The massive integration of information technologies, under different aspects of the modern world, has led to the treatment of vehicles as conceptual resources in information systems. Since an autonomous information system has no meaning without any data, there is a need to reform vehicle information between reality and the information system.This can be achieved by human agents or by special intelligent equipment that will allow identification of vehicles by their registration plates in real environments. Among intelligent equipment, mention is made of the system of detection and recognition of the number plates of vehicles.The system of vehicle number plate detection and recognition is used to detect the plates then make the recognition of the plate that is to extract the text from an image and all that thanks to the calculation modules that use location algorithms, segmentation plate and character recognition.The detection and reading of license plates is a kind of intelligent system and it is considerable because of the potential applications in several sectors which are quoted:

This system is used for the detection of stolen and searched vehicles. The detected plates are compared to those of the reported vehicles.
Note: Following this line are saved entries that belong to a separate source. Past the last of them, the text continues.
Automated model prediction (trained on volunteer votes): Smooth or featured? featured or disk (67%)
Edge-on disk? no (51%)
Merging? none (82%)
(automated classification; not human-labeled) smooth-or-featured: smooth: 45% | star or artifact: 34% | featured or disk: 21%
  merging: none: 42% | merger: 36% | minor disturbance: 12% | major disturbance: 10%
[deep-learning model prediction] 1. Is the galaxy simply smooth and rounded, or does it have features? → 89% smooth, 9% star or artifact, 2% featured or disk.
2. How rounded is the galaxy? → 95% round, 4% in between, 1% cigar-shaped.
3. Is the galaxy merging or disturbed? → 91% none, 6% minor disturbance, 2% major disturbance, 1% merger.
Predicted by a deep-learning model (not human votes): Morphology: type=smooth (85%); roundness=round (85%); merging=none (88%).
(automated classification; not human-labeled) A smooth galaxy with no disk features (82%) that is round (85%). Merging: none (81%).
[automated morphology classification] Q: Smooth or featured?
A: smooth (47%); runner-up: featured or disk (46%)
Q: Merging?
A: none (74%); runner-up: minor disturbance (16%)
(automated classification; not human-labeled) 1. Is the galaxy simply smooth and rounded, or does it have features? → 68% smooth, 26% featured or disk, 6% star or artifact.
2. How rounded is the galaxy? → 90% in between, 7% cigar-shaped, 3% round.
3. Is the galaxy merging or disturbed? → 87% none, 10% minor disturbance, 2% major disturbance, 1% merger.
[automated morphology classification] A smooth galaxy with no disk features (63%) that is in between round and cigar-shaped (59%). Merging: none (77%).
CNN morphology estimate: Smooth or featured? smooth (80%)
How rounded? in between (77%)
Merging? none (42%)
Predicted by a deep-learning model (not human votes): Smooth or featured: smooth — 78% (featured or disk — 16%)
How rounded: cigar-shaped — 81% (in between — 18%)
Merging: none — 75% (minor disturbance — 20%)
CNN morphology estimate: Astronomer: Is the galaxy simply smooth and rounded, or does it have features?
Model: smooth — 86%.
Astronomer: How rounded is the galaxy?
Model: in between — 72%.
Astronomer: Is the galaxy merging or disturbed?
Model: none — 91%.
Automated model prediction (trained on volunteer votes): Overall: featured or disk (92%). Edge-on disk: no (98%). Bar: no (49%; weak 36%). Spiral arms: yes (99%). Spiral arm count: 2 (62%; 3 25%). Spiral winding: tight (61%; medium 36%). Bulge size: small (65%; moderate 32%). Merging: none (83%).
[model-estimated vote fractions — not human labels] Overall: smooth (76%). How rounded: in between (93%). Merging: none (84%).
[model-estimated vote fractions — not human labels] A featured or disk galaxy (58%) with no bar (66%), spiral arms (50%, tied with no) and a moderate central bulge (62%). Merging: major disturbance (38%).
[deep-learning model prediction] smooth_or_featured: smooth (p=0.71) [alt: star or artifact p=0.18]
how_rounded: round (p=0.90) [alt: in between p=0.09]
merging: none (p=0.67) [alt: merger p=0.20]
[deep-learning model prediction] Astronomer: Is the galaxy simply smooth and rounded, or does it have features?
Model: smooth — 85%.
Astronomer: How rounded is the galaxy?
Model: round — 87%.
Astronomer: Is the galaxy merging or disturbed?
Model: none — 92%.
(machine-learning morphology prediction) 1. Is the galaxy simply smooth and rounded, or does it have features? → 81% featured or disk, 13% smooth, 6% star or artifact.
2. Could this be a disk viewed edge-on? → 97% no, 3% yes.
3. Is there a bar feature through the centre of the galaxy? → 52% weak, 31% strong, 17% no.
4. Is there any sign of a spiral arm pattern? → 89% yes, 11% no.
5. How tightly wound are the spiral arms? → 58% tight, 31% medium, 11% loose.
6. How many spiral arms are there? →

Our project will be divised into 3 steps :

Step1 : Licence plate detection

In order to detect licence we will use Yolo ( You Only Look One ) deep learning object detection architecture based on convolution neural networks.

This architecture was introduced by Joseph Redmon , Ali Farhadi, Ross Girshick and Santosh Divvala first version in 2015 and later version 2 and 3.

Yolo v1 : Paper link.

Yolo v2 : Paper link.

Yolo v3 : Paper link.

Yolo is a single network trained end to end to perform a regression task predicting both object bounding box and object class.

This network is extremely fast, it processes images in real-time at 45 frames per second. A smaller version of the network, Fast YOLO, processes an astounding 155 frames per second.

Implementing YOLO V3:

First, we prepared a dataset composed of 700 images of cars that contains Tunisian licence plate, for each image, we make an xml file ( Changed after that to text file that contains coordinates compatible with Darknet config file input. Darknet : project used to retrain YOLO pretrained models) using a desktop application called LabelImg.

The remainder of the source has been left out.